Exploring Our Place in the Universe
What exactly is considered star material?
By: Hannah Olund
A quick trip to the Bell Museum in St. Paul will send one hurtling through space and time, discovering everything from the big bang to the enormous size of a mammoth tooth, to all the different species that natively inhabit Minnesota forests. The Bell Museum was founded in 1872 and has since inspired and educated everyone who has walked through its doors. The Bell Museum was recently renovated and reopened this year with a brand-new look. Its new features include permanent galleries, a Touch and See Lab, Learning Landscape, and, most notably, the Whitney and Elizabeth MacMillan Planetarium.
In the 120-seat planetarium, you can fly through space, explore current science issues, and experience live presentations put on by the museum’s staff. There are eight unique showings every day that transform the audience’s surroundings into a magnificent view of the entire universe. Whichever show you choose to go experience, your pre-existing ideas will be challenged, confirmed, and completely re-created. Be sure to get there on time because the doors close and lock at showtime.

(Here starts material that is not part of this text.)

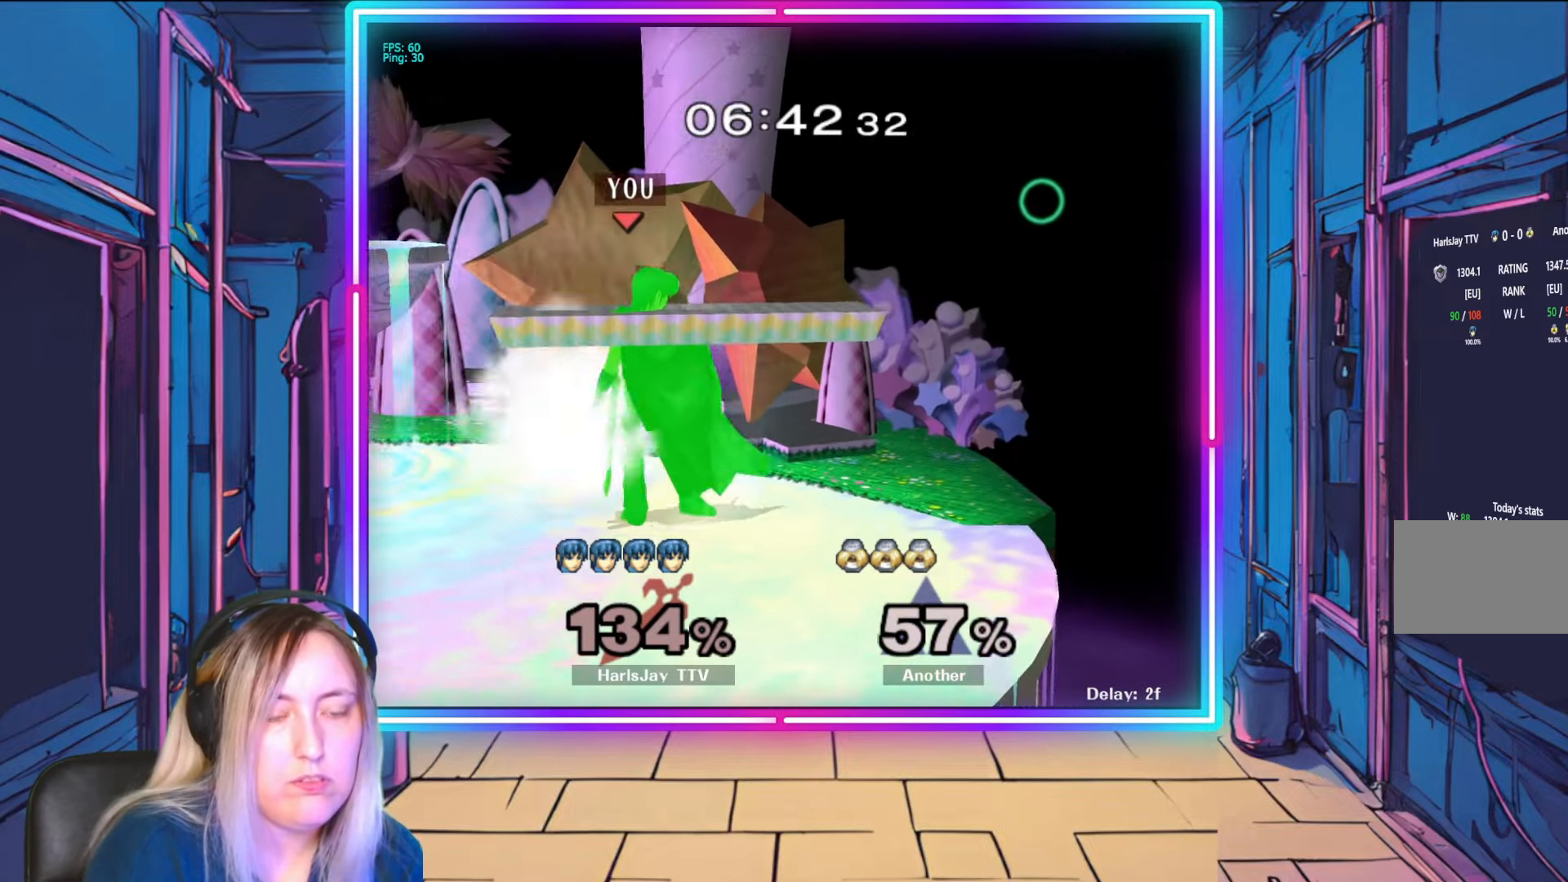
{"buttons": [], "left_stick": "down-left", "right_stick": "center", "events": [[183, "left_stick", "down"], [200, "A", "down"], [283, "A", "up"], [333, "A", "down"], [433, "A", "up"], [433, "left_stick", "down-left"]]}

Along with the planetarium, you can explore the other galleries at the Bell Museum. The tour begins with the big bang. From there, you travel from the beginning of the universe all the way to the Earth we know today. Along the way, you learn the process of a star exploding, what is required for a planet to be considered an exoplanet, and the compounds in the universe that make up every living thing—including you! At the next exhibit, you’ll travel back in time and meet a gigantic mammoth. You can explore tons of different species on display for everyone. After the Ice Age, the gallery shows Minnesota through time. The changing of the landscape, climate, and species are all explained. Wherever your curiosity takes you, the Planetarium offers something new and excitinfor everyone.